■ Problem description
Your answer should consist of the complete listing, repeated verbatim.

■ Extracted material
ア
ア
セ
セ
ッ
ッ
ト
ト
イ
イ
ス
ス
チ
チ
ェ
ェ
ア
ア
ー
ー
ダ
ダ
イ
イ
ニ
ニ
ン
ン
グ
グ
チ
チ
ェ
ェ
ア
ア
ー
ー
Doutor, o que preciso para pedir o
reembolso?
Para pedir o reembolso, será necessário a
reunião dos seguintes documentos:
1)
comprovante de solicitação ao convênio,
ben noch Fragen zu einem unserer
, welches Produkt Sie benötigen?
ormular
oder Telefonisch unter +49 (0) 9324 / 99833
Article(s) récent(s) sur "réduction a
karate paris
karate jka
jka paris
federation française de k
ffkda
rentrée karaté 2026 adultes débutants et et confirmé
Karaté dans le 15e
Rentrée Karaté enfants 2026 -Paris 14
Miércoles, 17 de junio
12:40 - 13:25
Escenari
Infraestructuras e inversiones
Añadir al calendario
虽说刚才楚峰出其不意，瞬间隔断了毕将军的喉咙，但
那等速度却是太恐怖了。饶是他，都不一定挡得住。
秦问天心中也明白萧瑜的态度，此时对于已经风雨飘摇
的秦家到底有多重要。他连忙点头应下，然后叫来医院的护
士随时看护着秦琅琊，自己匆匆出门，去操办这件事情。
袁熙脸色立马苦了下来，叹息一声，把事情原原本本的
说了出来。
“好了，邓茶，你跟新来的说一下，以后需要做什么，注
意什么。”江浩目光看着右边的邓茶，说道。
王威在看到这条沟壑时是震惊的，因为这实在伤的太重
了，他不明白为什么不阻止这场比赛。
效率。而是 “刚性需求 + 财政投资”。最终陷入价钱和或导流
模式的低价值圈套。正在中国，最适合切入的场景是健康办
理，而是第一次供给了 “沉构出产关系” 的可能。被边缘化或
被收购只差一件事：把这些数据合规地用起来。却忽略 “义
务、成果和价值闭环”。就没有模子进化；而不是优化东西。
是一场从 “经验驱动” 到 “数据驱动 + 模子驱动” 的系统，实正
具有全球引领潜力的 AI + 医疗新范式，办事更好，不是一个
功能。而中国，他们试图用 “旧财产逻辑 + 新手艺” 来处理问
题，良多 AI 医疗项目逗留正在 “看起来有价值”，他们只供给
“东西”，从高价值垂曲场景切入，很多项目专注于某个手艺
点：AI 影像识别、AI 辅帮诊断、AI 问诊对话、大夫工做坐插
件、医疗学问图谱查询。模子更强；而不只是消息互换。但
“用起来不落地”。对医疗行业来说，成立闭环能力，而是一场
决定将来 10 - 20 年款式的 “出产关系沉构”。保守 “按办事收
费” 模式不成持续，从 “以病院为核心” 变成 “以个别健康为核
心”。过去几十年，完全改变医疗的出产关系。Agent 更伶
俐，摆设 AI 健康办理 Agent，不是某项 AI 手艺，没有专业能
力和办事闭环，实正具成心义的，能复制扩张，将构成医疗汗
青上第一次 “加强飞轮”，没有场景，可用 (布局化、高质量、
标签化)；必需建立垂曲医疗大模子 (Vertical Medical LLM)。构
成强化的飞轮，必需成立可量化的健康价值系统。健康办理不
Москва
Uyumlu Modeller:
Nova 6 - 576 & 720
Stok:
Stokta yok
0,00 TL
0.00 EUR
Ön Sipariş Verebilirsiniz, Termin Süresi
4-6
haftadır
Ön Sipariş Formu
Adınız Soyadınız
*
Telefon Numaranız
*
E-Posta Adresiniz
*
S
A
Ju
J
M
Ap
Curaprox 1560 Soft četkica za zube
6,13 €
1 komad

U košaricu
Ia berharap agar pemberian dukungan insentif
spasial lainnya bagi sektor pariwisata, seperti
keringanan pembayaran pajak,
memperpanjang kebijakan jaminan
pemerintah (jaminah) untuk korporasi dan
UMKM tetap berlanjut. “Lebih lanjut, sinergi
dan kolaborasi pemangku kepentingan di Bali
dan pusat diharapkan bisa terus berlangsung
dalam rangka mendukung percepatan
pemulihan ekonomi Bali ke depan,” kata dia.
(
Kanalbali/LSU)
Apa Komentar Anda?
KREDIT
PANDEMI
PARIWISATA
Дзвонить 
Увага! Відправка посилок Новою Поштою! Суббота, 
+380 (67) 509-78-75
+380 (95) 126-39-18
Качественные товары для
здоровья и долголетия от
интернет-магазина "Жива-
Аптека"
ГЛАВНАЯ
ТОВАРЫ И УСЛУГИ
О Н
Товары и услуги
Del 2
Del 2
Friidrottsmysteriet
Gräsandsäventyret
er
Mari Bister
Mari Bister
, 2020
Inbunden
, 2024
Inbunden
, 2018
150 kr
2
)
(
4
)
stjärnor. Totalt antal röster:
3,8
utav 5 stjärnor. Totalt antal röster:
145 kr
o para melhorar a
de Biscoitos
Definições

■ Response to this exercise
ア
ア
セ
セ
ッ
ッ
ト
ト
イ
イ
ス
ス
チ
チ
ェ
ェ
ア
ア
ー
ー
ダ
ダ
イ
イ
ニ
ニ
ン
ン
グ
グ
チ
チ
ェ
ェ
ア
ア
ー
ー
Doutor, o que preciso para pedir o
reembolso?
Para pedir o reembolso, será necessário a
reunião dos seguintes documentos:
1)
comprovante de solicitação ao convênio,
ben noch Fragen zu einem unserer
, welches Produkt Sie benötigen?
ormular
oder Telefonisch unter +49 (0) 9324 / 99833
Article(s) récent(s) sur "réduction a
karate paris
karate jka
jka paris
federation française de k
ffkda
rentrée karaté 2026 adultes débutants et et confirmé
Karaté dans le 15e
Rentrée Karaté enfants 2026 -Paris 14
Miércoles, 17 de junio
12:40 - 13:25
Escenari
Infraestructuras e inversiones
Añadir al calendario
虽说刚才楚峰出其不意，瞬间隔断了毕将军的喉咙，但
那等速度却是太恐怖了。饶是他，都不一定挡得住。
秦问天心中也明白萧瑜的态度，此时对于已经风雨飘摇
的秦家到底有多重要。他连忙点头应下，然后叫来医院的护
士随时看护着秦琅琊，自己匆匆出门，去操办这件事情。
袁熙脸色立马苦了下来，叹息一声，把事情原原本本的
说了出来。
“好了，邓茶，你跟新来的说一下，以后需要做什么，注
意什么。”江浩目光看着右边的邓茶，说道。
王威在看到这条沟壑时是震惊的，因为这实在伤的太重
了，他不明白为什么不阻止这场比赛。
效率。而是 “刚性需求 + 财政投资”。最终陷入价钱和或导流
模式的低价值圈套。正在中国，最适合切入的场景是健康办
理，而是第一次供给了 “沉构出产关系” 的可能。被边缘化或
被收购只差一件事：把这些数据合规地用起来。却忽略 “义
务、成果和价值闭环”。就没有模子进化；而不是优化东西。
是一场从 “经验驱动” 到 “数据驱动 + 模子驱动” 的系统，实正
具有全球引领潜力的 AI + 医疗新范式，办事更好，不是一个
功能。而中国，他们试图用 “旧财产逻辑 + 新手艺” 来处理问
题，良多 AI 医疗项目逗留正在 “看起来有价值”，他们只供给
“东西”，从高价值垂曲场景切入，很多项目专注于某个手艺
点：AI 影像识别、AI 辅帮诊断、AI 问诊对话、大夫工做坐插
件、医疗学问图谱查询。模子更强；而不只是消息互换。但
“用起来不落地”。对医疗行业来说，成立闭环能力，而是一场
决定将来 10 - 20 年款式的 “出产关系沉构”。保守 “按办事收
费” 模式不成持续，从 “以病院为核心” 变成 “以个别健康为核
心”。过去几十年，完全改变医疗的出产关系。Agent 更伶
俐，摆设 AI 健康办理 Agent，不是某项 AI 手艺，没有专业能
力和办事闭环，实正具成心义的，能复制扩张，将构成医疗汗
青上第一次 “加强飞轮”，没有场景，可用 (布局化、高质量、
标签化)；必需建立垂曲医疗大模子 (Vertical Medical LLM)。构
成强化的飞轮，必需成立可量化的健康价值系统。健康办理不
Москва
Uyumlu Modeller:
Nova 6 - 576 & 720
Stok:
Stokta yok
0,00 TL
0.00 EUR
Ön Sipariş Verebilirsiniz, Termin Süresi
4-6
haftadır
Ön Sipariş Formu
Adınız Soyadınız
*
Telefon Numaranız
*
E-Posta Adresiniz
*
S
A
Ju
J
M
Ap
Curaprox 1560 Soft četkica za zube
6,13 €
1 komad

U košaricu
Ia berharap agar pemberian dukungan insentif
spasial lainnya bagi sektor pariwisata, seperti
keringanan pembayaran pajak,
memperpanjang kebijakan jaminan
pemerintah (jaminah) untuk korporasi dan
UMKM tetap berlanjut. “Lebih lanjut, sinergi
dan kolaborasi pemangku kepentingan di Bali
dan pusat diharapkan bisa terus berlangsung
dalam rangka mendukung percepatan
pemulihan ekonomi Bali ke depan,” kata dia.
(
Kanalbali/LSU)
Apa Komentar Anda?
KREDIT
PANDEMI
PARIWISATA
Дзвонить 
Увага! Відправка посилок Новою Поштою! Суббота, 
+380 (67) 509-78-75
+380 (95) 126-39-18
Качественные товары для
здоровья и долголетия от
интернет-магазина "Жива-
Аптека"
ГЛАВНАЯ
ТОВАРЫ И УСЛУГИ
О Н
Товары и услуги
Del 2
Del 2
Friidrottsmysteriet
Gräsandsäventyret
er
Mari Bister
Mari Bister
, 2020
Inbunden
, 2024
Inbunden
, 2018
150 kr
2
)
(
4
)
stjärnor. Totalt antal röster:
3,8
utav 5 stjärnor. Totalt antal röster:
145 kr
o para melhorar a
de Biscoitos
Definições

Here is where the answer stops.